Copy out each of the following lines word for word.

Start of PROVIDED DATA

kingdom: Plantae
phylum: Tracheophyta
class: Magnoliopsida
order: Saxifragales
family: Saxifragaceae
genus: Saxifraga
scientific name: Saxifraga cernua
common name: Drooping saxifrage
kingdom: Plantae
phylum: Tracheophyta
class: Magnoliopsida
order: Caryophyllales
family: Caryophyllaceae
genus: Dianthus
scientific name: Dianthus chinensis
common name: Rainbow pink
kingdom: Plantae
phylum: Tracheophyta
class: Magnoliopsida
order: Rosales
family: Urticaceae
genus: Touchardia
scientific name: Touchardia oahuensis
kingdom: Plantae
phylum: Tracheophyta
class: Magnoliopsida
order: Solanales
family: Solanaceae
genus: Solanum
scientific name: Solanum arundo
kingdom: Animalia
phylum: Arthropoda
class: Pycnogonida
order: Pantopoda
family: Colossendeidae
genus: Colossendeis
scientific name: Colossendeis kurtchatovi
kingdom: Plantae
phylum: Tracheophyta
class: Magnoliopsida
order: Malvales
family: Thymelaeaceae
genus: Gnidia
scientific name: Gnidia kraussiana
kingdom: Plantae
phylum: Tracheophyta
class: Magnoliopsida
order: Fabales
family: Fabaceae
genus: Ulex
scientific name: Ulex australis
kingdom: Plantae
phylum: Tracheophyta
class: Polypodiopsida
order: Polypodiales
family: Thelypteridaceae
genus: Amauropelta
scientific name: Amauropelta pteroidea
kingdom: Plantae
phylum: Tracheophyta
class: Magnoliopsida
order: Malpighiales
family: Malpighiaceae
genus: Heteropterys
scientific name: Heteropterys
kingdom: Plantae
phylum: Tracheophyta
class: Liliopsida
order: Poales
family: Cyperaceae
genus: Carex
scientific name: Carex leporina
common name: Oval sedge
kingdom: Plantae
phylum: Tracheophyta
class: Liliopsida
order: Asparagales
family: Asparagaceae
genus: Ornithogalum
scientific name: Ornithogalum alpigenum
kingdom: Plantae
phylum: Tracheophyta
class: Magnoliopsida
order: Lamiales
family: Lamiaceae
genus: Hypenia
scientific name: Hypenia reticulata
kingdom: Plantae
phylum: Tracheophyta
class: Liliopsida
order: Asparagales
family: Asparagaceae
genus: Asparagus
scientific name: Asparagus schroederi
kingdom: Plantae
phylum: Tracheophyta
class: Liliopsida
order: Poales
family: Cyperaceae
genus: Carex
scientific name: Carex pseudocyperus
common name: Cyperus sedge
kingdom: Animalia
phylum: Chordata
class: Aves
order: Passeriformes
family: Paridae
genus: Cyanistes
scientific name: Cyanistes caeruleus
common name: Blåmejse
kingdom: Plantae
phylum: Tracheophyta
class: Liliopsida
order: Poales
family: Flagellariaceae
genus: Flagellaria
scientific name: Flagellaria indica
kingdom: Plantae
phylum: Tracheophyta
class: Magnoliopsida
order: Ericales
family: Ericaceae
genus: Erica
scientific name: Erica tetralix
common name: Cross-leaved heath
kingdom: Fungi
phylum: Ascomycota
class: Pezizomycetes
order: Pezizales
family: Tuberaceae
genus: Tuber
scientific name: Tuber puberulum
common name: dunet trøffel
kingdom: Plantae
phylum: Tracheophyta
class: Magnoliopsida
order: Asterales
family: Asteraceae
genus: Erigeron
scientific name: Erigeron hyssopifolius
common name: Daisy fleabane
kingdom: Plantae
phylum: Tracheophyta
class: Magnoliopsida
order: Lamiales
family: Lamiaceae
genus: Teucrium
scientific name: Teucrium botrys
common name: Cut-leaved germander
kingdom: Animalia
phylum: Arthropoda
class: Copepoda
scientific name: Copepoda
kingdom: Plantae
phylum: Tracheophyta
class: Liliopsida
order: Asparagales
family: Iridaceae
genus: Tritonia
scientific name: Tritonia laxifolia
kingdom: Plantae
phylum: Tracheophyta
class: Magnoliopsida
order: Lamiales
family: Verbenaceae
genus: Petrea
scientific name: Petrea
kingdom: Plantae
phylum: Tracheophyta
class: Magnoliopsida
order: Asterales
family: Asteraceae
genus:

End of PROVIDED DATA

• SOLVED PROBLEM:
kingdom: Plantae
phylum: Tracheophyta
class: Magnoliopsida
order: Saxifragales
family: Saxifragaceae
genus: Saxifraga
scientific name: Saxifraga cernua
common name: Drooping saxifrage
kingdom: Plantae
phylum: Tracheophyta
class: Magnoliopsida
order: Caryophyllales
family: Caryophyllaceae
genus: Dianthus
scientific name: Dianthus chinensis
common name: Rainbow pink
kingdom: Plantae
phylum: Tracheophyta
class: Magnoliopsida
order: Rosales
family: Urticaceae
genus: Touchardia
scientific name: Touchardia oahuensis
kingdom: Plantae
phylum: Tracheophyta
class: Magnoliopsida
order: Solanales
family: Solanaceae
genus: Solanum
scientific name: Solanum arundo
kingdom: Animalia
phylum: Arthropoda
class: Pycnogonida
order: Pantopoda
family: Colossendeidae
genus: Colossendeis
scientific name: Colossendeis kurtchatovi
kingdom: Plantae
phylum: Tracheophyta
class: Magnoliopsida
order: Malvales
family: Thymelaeaceae
genus: Gnidia
scientific name: Gnidia kraussiana
kingdom: Plantae
phylum: Tracheophyta
class: Magnoliopsida
order: Fabales
family: Fabaceae
genus: Ulex
scientific name: Ulex australis
kingdom: Plantae
phylum: Tracheophyta
class: Polypodiopsida
order: Polypodiales
family: Thelypteridaceae
genus: Amauropelta
scientific name: Amauropelta pteroidea
kingdom: Plantae
phylum: Tracheophyta
class: Magnoliopsida
order: Malpighiales
family: Malpighiaceae
genus: Heteropterys
scientific name: Heteropterys
kingdom: Plantae
phylum: Tracheophyta
class: Liliopsida
order: Poales
family: Cyperaceae
genus: Carex
scientific name: Carex leporina
common name: Oval sedge
kingdom: Plantae
phylum: Tracheophyta
class: Liliopsida
order: Asparagales
family: Asparagaceae
genus: Ornithogalum
scientific name: Ornithogalum alpigenum
kingdom: Plantae
phylum: Tracheophyta
class: Magnoliopsida
order: Lamiales
family: Lamiaceae
genus: Hypenia
scientific name: Hypenia reticulata
kingdom: Plantae
phylum: Tracheophyta
class: Liliopsida
order: Asparagales
family: Asparagaceae
genus: Asparagus
scientific name: Asparagus schroederi
kingdom: Plantae
phylum: Tracheophyta
class: Liliopsida
order: Poales
family: Cyperaceae
genus: Carex
scientific name: Carex pseudocyperus
common name: Cyperus sedge
kingdom: Animalia
phylum: Chordata
class: Aves
order: Passeriformes
family: Paridae
genus: Cyanistes
scientific name: Cyanistes caeruleus
common name: Blåmejse
kingdom: Plantae
phylum: Tracheophyta
class: Liliopsida
order: Poales
family: Flagellariaceae
genus: Flagellaria
scientific name: Flagellaria indica
kingdom: Plantae
phylum: Tracheophyta
class: Magnoliopsida
order: Ericales
family: Ericaceae
genus: Erica
scientific name: Erica tetralix
common name: Cross-leaved heath
kingdom: Fungi
phylum: Ascomycota
class: Pezizomycetes
order: Pezizales
family: Tuberaceae
genus: Tuber
scientific name: Tuber puberulum
common name: dunet trøffel
kingdom: Plantae
phylum: Tracheophyta
class: Magnoliopsida
order: Asterales
family: Asteraceae
genus: Erigeron
scientific name: Erigeron hyssopifolius
common name: Daisy fleabane
kingdom: Plantae
phylum: Tracheophyta
class: Magnoliopsida
order: Lamiales
family: Lamiaceae
genus: Teucrium
scientific name: Teucrium botrys
common name: Cut-leaved germander
kingdom: Animalia
phylum: Arthropoda
class: Copepoda
scientific name: Copepoda
kingdom: Plantae
phylum: Tracheophyta
class: Liliopsida
order: Asparagales
family: Iridaceae
genus: Tritonia
scientific name: Tritonia laxifolia
kingdom: Plantae
phylum: Tracheophyta
class: Magnoliopsida
order: Lamiales
family: Verbenaceae
genus: Petrea
scientific name: Petrea
kingdom: Plantae
phylum: Tracheophyta
class: Magnoliopsida
order: Asterales
family: Asteraceae
genus:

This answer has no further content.